Dallas grew steadily for the next 30 years. The successful lobbying for two railroads, the Houston and Texas Central in 1872 and the Texas and Pacific in 1873, initiated this growth. As a rail crossroads, Dallas became a regional transport center for products headed to Northern and Eastern manufacturing centers. Cotton became the principal source of income, but the city also attracted merchants and banking and insurance companies eager to exploit available transportation and communication facilities. Throughout this period, business and political leaders forged close ties, thus shaping the character of the city and guiding its economic direction. By 1890 Dallas had 38,067 residents and was the largest city in the state.

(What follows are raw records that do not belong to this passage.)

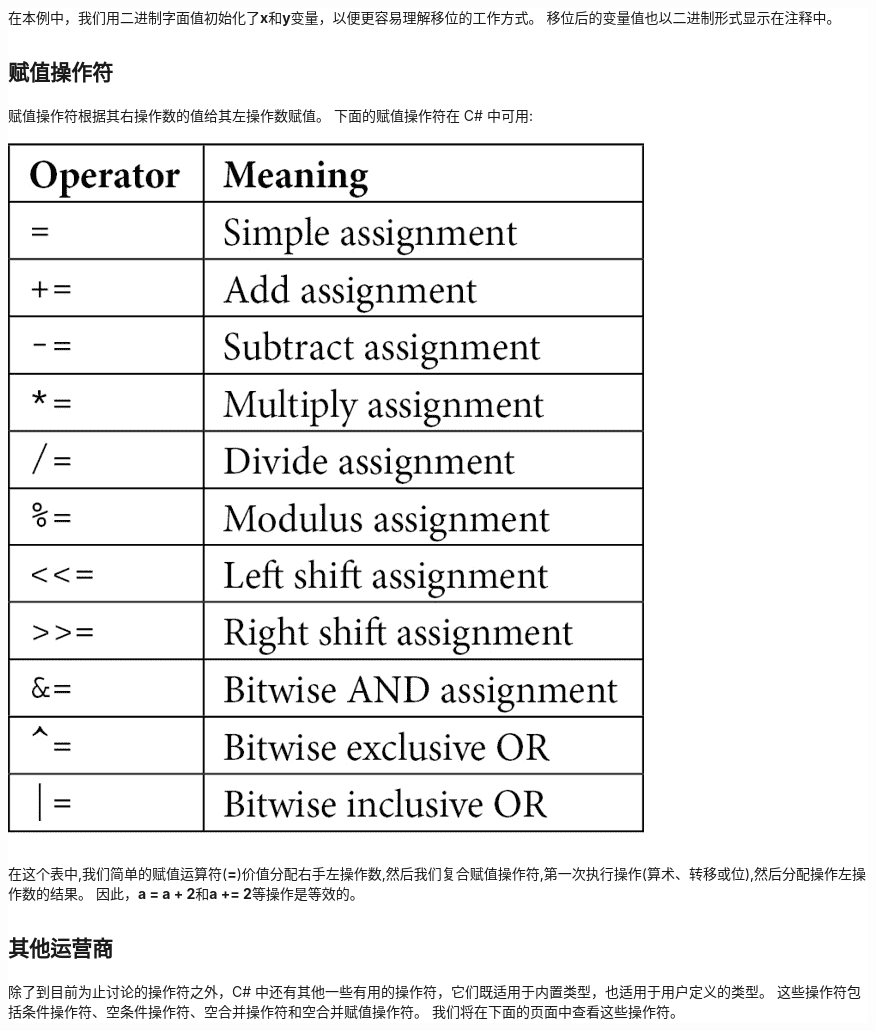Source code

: 在本例中，我们用二进制字面值初始化了**x**和**y**变量，以便更容易理解移位的工作方式。 移位后的变量值也以二进制形式显示在注释中。

## 赋值操作符

赋值操作符根据其右操作数的值给其左操作数赋值。 下面的赋值操作符在 C# 中可用:

![](img/Chapter_2_Table_17.jpg)

在这个表中,我们简单的赋值运算符(**=**)价值分配右手左操作数,然后我们复合赋值操作符,第一次执行操作(算术、转移或位),然后分配操作左操作数的结果。 因此，**a = a + 2**和**a += 2**等操作是等效的。

## 其他运营商

除了到目前为止讨论的操作符之外，C# 中还有其他一些有用的操作符，它们既适用于内置类型，也适用于用户定义的类型。 这些操作符包括条件操作符、空条件操作符、空合并操作符和空合并赋值操作符。 我们将在下面的页面中查看这些操作符。
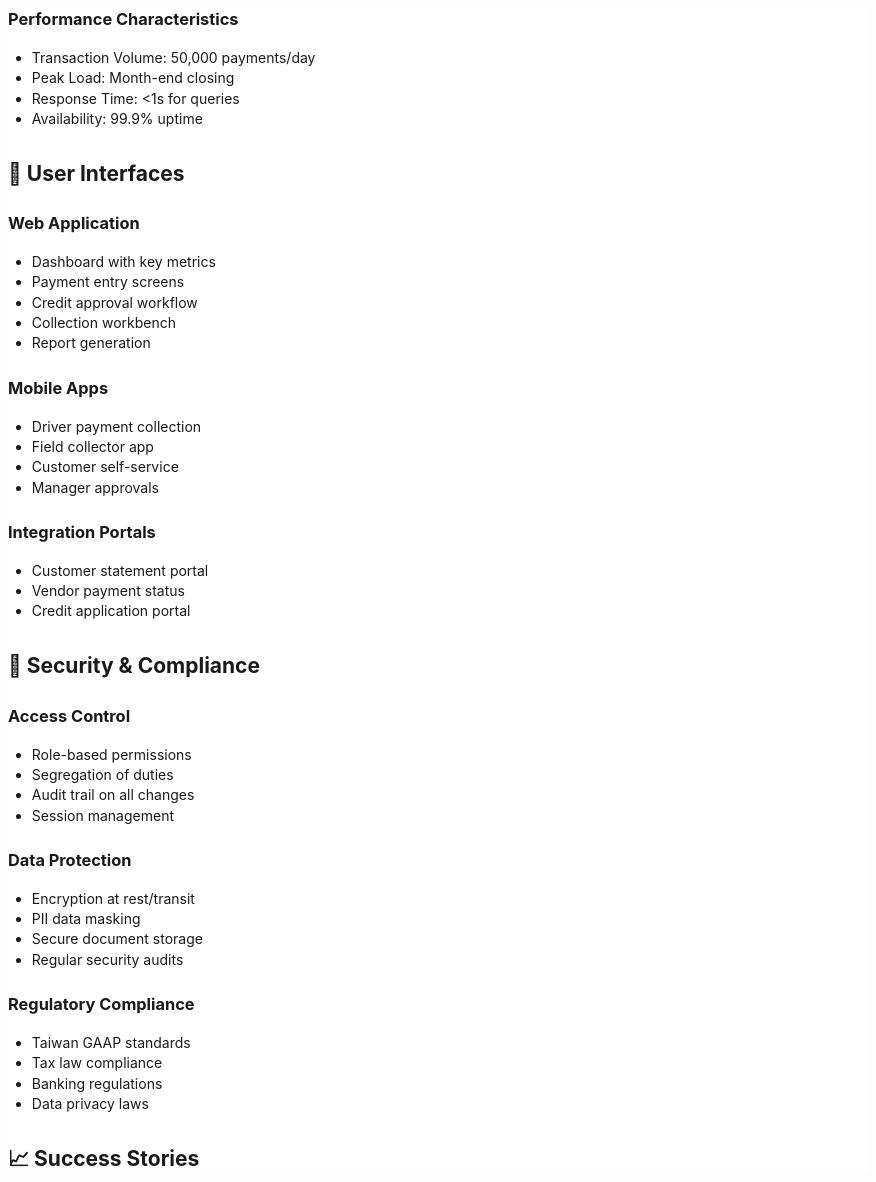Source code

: ### Performance Characteristics
- Transaction Volume: 50,000 payments/day
- Peak Load: Month-end closing
- Response Time: <1s for queries
- Availability: 99.9% uptime

## 📱 User Interfaces

### Web Application
- Dashboard with key metrics
- Payment entry screens
- Credit approval workflow
- Collection workbench
- Report generation

### Mobile Apps
- Driver payment collection
- Field collector app
- Customer self-service
- Manager approvals

### Integration Portals
- Customer statement portal
- Vendor payment status
- Credit application portal

## 🔐 Security & Compliance

### Access Control
- Role-based permissions
- Segregation of duties
- Audit trail on all changes
- Session management

### Data Protection
- Encryption at rest/transit
- PII data masking
- Secure document storage
- Regular security audits

### Regulatory Compliance
- Taiwan GAAP standards
- Tax law compliance
- Banking regulations
- Data privacy laws

## 📈 Success Stories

History of Railroads in Dallas
The Panic of 1893, a national economic crisis, slowed the city's business development. Dallas recovered with the increase in agricultural prices in the early 20th century, and doubled its size with the annexation of Oak Cliff and other areas. In the century's second decade, Dallas began implementing an urban design plan created by George Kessler, a city engineer. The Kessler Plan connected Oak Cliff and Dallas, established greenbelts, and attempted to chart and direct urban growth. Control of the Trinity River also took a high priority. The city built levees and steel viaducts, and in a massive engineering project, the river channel was moved, straightened, and confined for flood control.
Dallas Skyline of 1912

The Great Depression of the 1930s had a severe impact on Dallas, but the crisis was partially alleviated by the discovery of the East Texas oil fields, which made Dallas a center of the petroleum business. Oil and the booming defense industry during World War II (1939-1945) stimulated growth and helped Dallas to diversify its economy.

The city prospered economically with the rising oil prices of the 1970s and the resulting construction boom. The collapse of oil prices in the 1980s, the failure of many local savings and loan institutions, and the resulting collapse in real estate prices caused the city to tumble into an economic depression. Dallas civic leaders launched an economic program that included renovating part of the downtown area and attracting new industries. The city leadership also worked hard at smoothing racial tensions, which remained despite sizable growth in minority populations and improved sensitivity on the part of white leaders. Although Dallas was one of the last major cities to recover from Texas's mid-1980s economic collapse, the strength of its basic economy, its geographic location, and the recovery of the state economy ultimately combined to slow the economic decline in the Dallas region.